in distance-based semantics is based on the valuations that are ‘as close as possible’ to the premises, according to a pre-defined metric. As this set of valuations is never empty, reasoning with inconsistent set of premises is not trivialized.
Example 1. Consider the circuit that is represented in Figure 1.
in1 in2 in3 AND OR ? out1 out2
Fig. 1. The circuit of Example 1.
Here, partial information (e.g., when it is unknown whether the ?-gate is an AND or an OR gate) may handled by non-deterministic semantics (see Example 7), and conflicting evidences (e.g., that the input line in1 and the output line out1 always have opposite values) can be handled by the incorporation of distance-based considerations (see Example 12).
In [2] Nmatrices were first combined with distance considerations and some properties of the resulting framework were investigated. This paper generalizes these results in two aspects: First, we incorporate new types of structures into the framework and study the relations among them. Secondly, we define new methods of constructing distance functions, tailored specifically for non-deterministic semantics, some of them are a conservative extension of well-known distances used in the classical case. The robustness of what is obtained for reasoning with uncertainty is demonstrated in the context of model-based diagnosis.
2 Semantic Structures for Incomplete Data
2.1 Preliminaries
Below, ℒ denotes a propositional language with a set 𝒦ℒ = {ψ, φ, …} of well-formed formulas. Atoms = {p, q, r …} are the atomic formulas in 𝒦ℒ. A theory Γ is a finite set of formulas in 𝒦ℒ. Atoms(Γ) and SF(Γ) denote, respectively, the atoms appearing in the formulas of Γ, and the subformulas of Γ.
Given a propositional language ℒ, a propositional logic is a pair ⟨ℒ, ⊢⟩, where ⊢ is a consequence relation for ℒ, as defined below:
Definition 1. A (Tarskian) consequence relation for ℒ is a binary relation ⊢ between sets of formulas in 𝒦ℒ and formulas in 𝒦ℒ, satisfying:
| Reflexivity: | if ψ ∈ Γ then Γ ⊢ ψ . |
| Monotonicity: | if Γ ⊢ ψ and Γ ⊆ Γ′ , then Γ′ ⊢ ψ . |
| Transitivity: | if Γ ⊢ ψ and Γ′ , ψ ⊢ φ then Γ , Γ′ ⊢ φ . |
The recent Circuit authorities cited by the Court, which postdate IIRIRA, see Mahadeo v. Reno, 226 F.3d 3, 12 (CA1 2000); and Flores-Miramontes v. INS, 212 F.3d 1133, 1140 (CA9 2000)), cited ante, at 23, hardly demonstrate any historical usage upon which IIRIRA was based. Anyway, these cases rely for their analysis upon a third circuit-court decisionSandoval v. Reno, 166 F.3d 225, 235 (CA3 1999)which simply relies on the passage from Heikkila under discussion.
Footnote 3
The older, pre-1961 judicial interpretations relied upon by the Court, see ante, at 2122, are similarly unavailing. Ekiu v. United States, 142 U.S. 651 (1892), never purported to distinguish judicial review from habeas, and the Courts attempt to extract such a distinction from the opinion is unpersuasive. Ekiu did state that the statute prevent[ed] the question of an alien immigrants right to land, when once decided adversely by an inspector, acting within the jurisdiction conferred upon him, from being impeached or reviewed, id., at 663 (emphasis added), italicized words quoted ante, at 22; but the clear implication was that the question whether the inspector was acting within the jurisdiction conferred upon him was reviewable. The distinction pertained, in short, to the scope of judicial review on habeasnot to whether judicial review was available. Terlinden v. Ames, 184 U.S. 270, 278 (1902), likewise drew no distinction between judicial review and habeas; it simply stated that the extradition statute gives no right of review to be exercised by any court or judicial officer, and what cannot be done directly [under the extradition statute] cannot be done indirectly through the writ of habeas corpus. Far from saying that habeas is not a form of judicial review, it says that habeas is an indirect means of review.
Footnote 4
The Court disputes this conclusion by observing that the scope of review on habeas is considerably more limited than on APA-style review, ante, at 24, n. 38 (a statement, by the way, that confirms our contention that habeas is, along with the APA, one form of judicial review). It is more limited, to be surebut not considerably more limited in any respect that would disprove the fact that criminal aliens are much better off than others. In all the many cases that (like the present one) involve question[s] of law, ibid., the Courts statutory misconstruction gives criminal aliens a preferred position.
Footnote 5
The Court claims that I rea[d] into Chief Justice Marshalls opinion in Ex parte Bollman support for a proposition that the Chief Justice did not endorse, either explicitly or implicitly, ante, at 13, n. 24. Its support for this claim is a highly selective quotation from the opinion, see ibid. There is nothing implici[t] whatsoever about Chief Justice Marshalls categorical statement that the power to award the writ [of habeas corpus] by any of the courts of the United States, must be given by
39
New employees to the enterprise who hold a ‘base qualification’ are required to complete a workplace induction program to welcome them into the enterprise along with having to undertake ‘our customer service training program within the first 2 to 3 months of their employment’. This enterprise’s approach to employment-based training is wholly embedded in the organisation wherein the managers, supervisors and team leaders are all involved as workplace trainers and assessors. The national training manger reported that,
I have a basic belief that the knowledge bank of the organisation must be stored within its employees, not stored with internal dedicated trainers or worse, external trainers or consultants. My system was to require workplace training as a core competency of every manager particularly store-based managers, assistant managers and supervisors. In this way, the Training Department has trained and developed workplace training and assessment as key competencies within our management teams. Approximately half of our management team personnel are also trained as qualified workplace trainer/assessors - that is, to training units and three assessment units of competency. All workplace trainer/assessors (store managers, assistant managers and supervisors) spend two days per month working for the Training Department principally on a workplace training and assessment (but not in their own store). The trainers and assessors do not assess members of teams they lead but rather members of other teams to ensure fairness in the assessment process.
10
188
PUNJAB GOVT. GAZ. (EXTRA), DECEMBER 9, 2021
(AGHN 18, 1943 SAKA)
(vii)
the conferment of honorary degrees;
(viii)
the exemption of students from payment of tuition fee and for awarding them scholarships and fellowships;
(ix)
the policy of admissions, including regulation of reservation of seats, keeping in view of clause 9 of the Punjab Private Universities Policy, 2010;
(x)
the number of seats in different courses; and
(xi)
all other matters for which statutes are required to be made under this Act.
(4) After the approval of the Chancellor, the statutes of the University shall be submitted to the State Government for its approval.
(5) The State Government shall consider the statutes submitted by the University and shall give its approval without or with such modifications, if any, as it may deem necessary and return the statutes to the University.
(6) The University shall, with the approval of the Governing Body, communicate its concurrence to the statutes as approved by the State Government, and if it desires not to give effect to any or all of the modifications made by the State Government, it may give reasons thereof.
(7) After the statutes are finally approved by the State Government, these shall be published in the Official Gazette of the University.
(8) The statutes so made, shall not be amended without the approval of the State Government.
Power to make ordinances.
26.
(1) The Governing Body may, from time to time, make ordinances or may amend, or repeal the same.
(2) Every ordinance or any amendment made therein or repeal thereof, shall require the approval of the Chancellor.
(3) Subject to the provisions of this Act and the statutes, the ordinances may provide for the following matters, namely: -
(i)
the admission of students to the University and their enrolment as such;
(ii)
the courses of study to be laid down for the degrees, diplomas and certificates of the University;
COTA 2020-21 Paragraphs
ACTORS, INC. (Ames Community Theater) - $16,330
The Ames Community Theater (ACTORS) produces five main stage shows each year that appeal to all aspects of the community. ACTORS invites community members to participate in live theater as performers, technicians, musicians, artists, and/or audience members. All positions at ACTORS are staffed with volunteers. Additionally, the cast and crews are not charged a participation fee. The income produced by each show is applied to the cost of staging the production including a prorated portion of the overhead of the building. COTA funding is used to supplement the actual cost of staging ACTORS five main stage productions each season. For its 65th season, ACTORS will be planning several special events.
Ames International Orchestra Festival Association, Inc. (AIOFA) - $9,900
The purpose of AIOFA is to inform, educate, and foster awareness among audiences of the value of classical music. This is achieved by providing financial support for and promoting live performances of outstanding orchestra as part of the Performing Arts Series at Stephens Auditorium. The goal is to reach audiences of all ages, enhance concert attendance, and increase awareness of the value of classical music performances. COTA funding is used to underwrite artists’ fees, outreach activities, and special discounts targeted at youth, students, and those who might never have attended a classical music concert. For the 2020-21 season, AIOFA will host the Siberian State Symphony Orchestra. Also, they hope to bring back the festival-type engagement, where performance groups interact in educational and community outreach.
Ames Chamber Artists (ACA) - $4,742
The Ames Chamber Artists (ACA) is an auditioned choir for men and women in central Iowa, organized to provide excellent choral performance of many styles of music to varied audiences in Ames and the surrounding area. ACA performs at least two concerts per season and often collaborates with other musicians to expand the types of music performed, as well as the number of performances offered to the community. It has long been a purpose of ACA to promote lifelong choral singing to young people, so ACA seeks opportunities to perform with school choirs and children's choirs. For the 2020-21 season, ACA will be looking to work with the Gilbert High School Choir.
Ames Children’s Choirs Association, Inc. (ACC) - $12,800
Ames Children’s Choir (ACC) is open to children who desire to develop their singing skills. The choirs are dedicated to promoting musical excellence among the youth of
---+---
## [Task objective]
Search the entries above for the string "singing". Copy each line in which it appears.

## [Solved problem]
The Ames Chamber Artists (ACA) is an auditioned choir for men and women in central Iowa, organized to provide excellent choral performance of many styles of music to varied audiences in Ames and the surrounding area. ACA performs at least two concerts per season and often collaborates with other musicians to expand the types of music performed, as well as the number of performances offered to the community. It has long been a purpose of ACA to promote lifelong choral singing to young people, so ACA seeks opportunities to perform with school choirs and children's choirs. For the 2020-21 season, ACA will be looking to work with the Gilbert High School Choir.
Ames Children’s Choir (ACC) is open to children who desire to develop their singing skills. The choirs are dedicated to promoting musical excellence among the youth of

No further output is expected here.